Deploy And Release Procedure
When working across our repositories you will at some stage need to deploy or release code changes. While the exact process varies across repositories, this page contains generalised guidance that can be applied in different contexts — whether you are shipping a web application, a data pipeline, a package, or a configuration change. We use continuous deployment to minimise the manual work needed by developers. For a deeper understanding of how our CI/CD pipelines are structured and what they must do, see the CI/CD strategy.
Step 1: Create a PR and ensure tests are passing
No code should be pushed directly into the main branch. Always create a new branch to hold your changes and raise a pull request (PR) from it.
A PR is how code changes are shared and reviewed across the team. Our CI/CD pipelines should automatically trigger tests against your branch — ensure all of these are passing before you progress. Failing tests likely indicate something is broken in your code. See the CI/CD strategy — Test for what the test workflow must cover.
For guidance on how to raise a PR and request a review effectively, see the Pull Request best practices.
For applications: our CI/CD pipelines in GitHub build and publish a new Docker image on each push to a branch. Ensure the image builds successfully as part of this step.
Step 2: Test your changes in an appropriate environment
Before merging, it is worth validating that your changes work correctly outside of your local machine. What this looks like depends on the type of change:
- Applications: deploy to the development environment in AWS to confirm the change works in a live cloud environment. This is an opportunity for manual testing or user testing if you are on a product-focused team. It also verifies that configuration changes deploy correctly. When deploying to development, monitor the deployment notifications raised in the relevant Slack channel. Note that there is only one dev environment — check with your team before using it for prolonged periods or if another deployment is already in progress.
- Data pipelines: run the pipeline locally or against a test dataset to confirm the output is correct.
- Packages or libraries: verify the package can be installed and used correctly by a consuming project.
This step may not be necessary for smaller or lower-risk changes, but it is always worth considering before proceeding.
Step 3: Get a PR review and merge into the main branch
Before your code can be deployed to any shared environment, it must be reviewed by another developer.
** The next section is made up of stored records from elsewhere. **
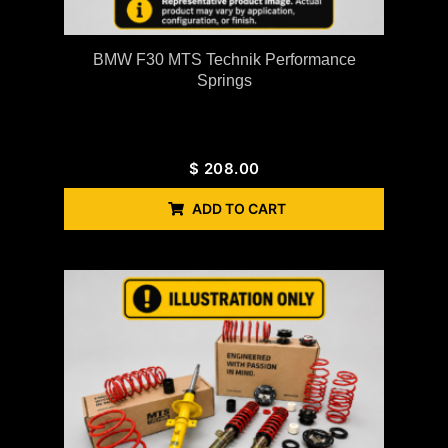
BMW F30 MTS Technik Performance
Springs
$
208.00
ADD TO CART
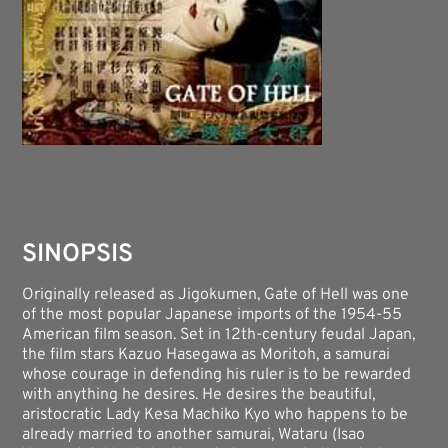
SINOPSIS
Originally released as Jigokumen, Gate of Hell was one
of the most popular Japanese imports of the 1954-55
American film season. Set in 12th-century feudal Japan,
the film stars Kazuo Hasegawa as Moritoh, a samurai
whose courage in defending his ruler is to be rewarded
with anything he desires. He desires the beautiful,
aristocratic Lady Kesa Machiko Kyo who happens to be
already married to another samurai, Wataru (Isao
See the Pull Request best practices for guidance on organising reviews and what both the author and reviewer are responsible for — including the important point that merging is the responsibility of the PR author, not the reviewer.
The review process may result in further changes being requested. Ensure all tests are still passing after any updates — tests are automatically re-triggered on each push, but it is good practice to run them locally before pushing.
Once the PR is approved and tests are green, merge into main.
Note: failing tests should block merges into main. If this is not the case for your repository, reach out to the infrastructure team to improve the CI/CD pipeline.
Step 4: Monitor the deployment or release
After merging, the next steps depend on the type of change:
- Applications: merging into
maintriggers the CI/CD pipeline, which publishes new images and deploys them to staging (and development) automatically using a blue-green deployment via AWS CodeDeploy. Monitor the deployment notifications in the relevant Slack channel to confirm the staging deployment completes without being rolled back. Once deployed, do a brief round of manual testing in staging before the change is promoted to production by an admin. See the CI/CD strategy — For Applications for more detail on how this works. - Data pipelines: verify the next scheduled run completes successfully and produces the expected output. Check any alerting or monitoring dashboards relevant to the pipeline.
- Packages: confirm the published version is available and that any consuming projects can install and use it correctly.
If anything goes wrong at any stage, or if you have questions, reach out to the infrastructure team for help.